** Opening THE RECORDS block **

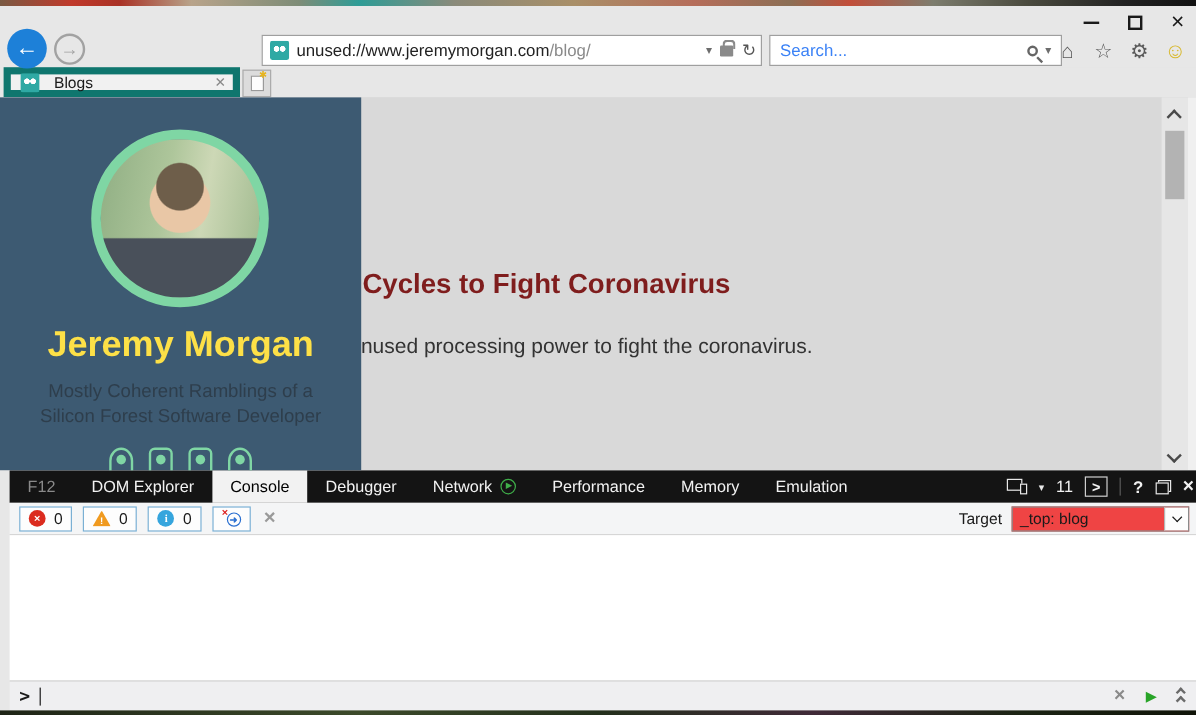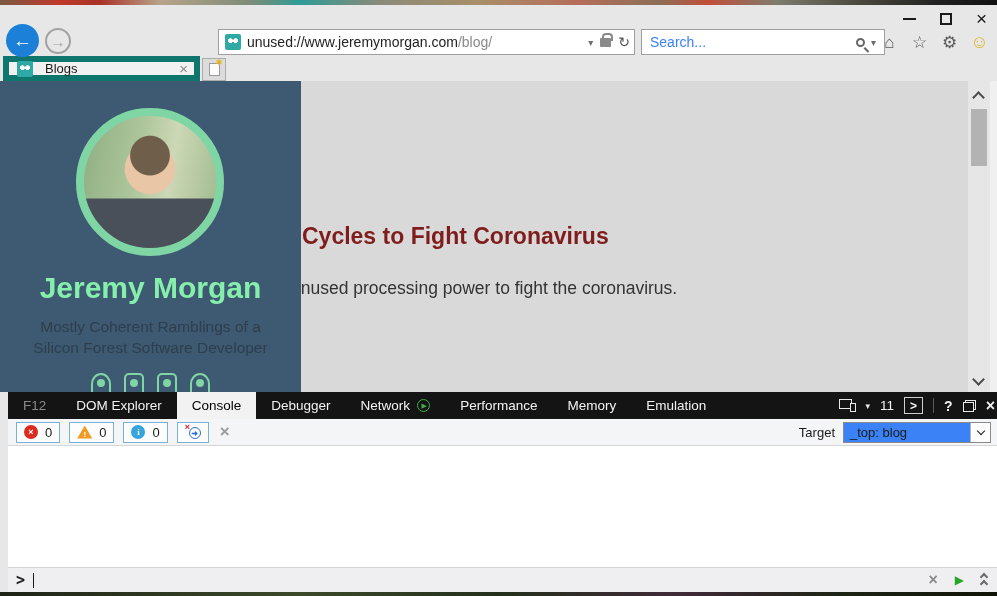--- a/index.html
+++ b/index.html
@@ -76,21 +76,21 @@
     overflow:hidden; z-index:2; text-align:center; }
   .avatar-ring { position:absolute; left:76px; top:27px; width:148px; height:148px; border-radius:50%;
     border:8px solid #7fd6a4; overflow:hidden;
     background:
       radial-gradient(circle at 50% 30%, #6e5e4a 0 17%, transparent 18%),
       radial-gradient(circle at 50% 40%, #e9c7a6 0 24%, transparent 25%),
       radial-gradient(circle at 40% 36%, #4a3d33 0 4%, transparent 5%),
       radial-gradient(circle at 60% 36%, #4a3d33 0 4%, transparent 5%),
       linear-gradient(transparent 62%, #49505a 63%),
       linear-gradient(100deg, #8fae83, #aec69b 40%, #cdd8b6 62%, #9db88c); }
-  .sb-name { position:absolute; left:0; width:100%; top:190px; font-size:30px; font-weight:bold; color:#86efac; }
+  .sb-name { position:absolute; left:0; width:100%; top:190px; font-size:30px; font-weight:bold; color:#fde047; }
   .sb-tag { position:absolute; left:0; width:100%; top:235px; font-size:15.5px; line-height:21px; color:#2e3e4c; }
   .social-row { position:absolute; left:0; width:100%; top:292px; display:flex; justify-content:center; gap:13px; }
   .soc { width:20px; height:22px; border:2px solid #7fd6a4; border-radius:5px 5px 0 0; position:relative; }
   .soc.round { border-radius:50% 50% 0 0; }
   .soc::after { content:""; position:absolute; left:4px; top:4px; width:8px; height:8px; background:#7fd6a4; border-radius:50%; }
 
   
   .pg-scroll { position:absolute; right:7px; top:0; width:22px; height:311px; background:#e6e6e6; }
   .pg-edge { position:absolute; right:0; top:0; width:7px; height:311px; background:#f0f0f0; }
   .chev { width:9px; height:9px; border-right:2px solid #4a4a4a; border-bottom:2px solid #4a4a4a; display:inline-block; }
@@ -134,21 +134,21 @@
   .ic-warn { width:15px; height:13px; background:#f09а1f; background:#f09a1f; clip-path:polygon(50% 0,100% 100%,0 100%);
     color:#fff; font-size:8px; font-weight:bold; display:flex; align-items:flex-end; justify-content:center; }
   .ic-info { width:14px; height:14px; border-radius:50%; background:#36a5dd; color:#fff; font-size:9px; font-weight:bold;
     font-family:"Liberation Serif", serif; display:flex; align-items:center; justify-content:center; }
   .ic-nav { position:relative; width:16px; height:14px; }
   .ic-nav .circ { position:absolute; right:0; bottom:0; width:12px; height:12px; border:1.5px solid #2a6fd0; border-radius:50%;
     display:flex; align-items:center; justify-content:center; color:#2a6fd0; font-size:8px; font-weight:bold; }
   .ic-nav .rx { position:absolute; left:0; top:-3px; color:#d22; font-size:9px; font-weight:bold; }
   .clear-x { color:#9a9a9a; font-size:17px; font-weight:bold; margin-left:2px; }
   .target-group { margin-left:auto; display:flex; align-items:center; gap:8px; margin-right:6px; }
-  .target-select { width:148px; height:21px; background:#3b82f6; border:1px solid #8a8a8a; display:flex; align-items:center;
+  .target-select { width:148px; height:21px; background:#ef4444; border:1px solid #8a8a8a; display:flex; align-items:center;
     padding-left:6px; font-size:13px; position:relative; }
   .ts-btn { position:absolute; right:0; top:0; width:20px; height:19px; border-left:1px solid #b5b5b5;
     display:flex; align-items:center; justify-content:center; background:#fdfdfd; }
   .ts-btn .chev { border-color:#1a1a1a; width:6px; height:6px; border-width:1.5px; transform:rotate(45deg); margin-top:-3px; }
 
   .dt-console { flex:1; background:#fff; }
 
   .dt-input { height:25px; background:#efeff1; border-top:1px solid #d5d5d5; display:flex; align-items:center;
     padding:0 8px; gap:8px; }
   .prompt { font-size:15px; font-weight:bold; color:#1a1a1a; font-family:"DejaVu Sans Mono", monospace; }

** Closing THE RECORDS block **

# WHAT THE TASK REQUIRES
The lines to copy are those above that contain "overflow".

# TASK ANSWER
     overflow:hidden; z-index:2; text-align:center; }
     border:8px solid #7fd6a4; overflow:hidden;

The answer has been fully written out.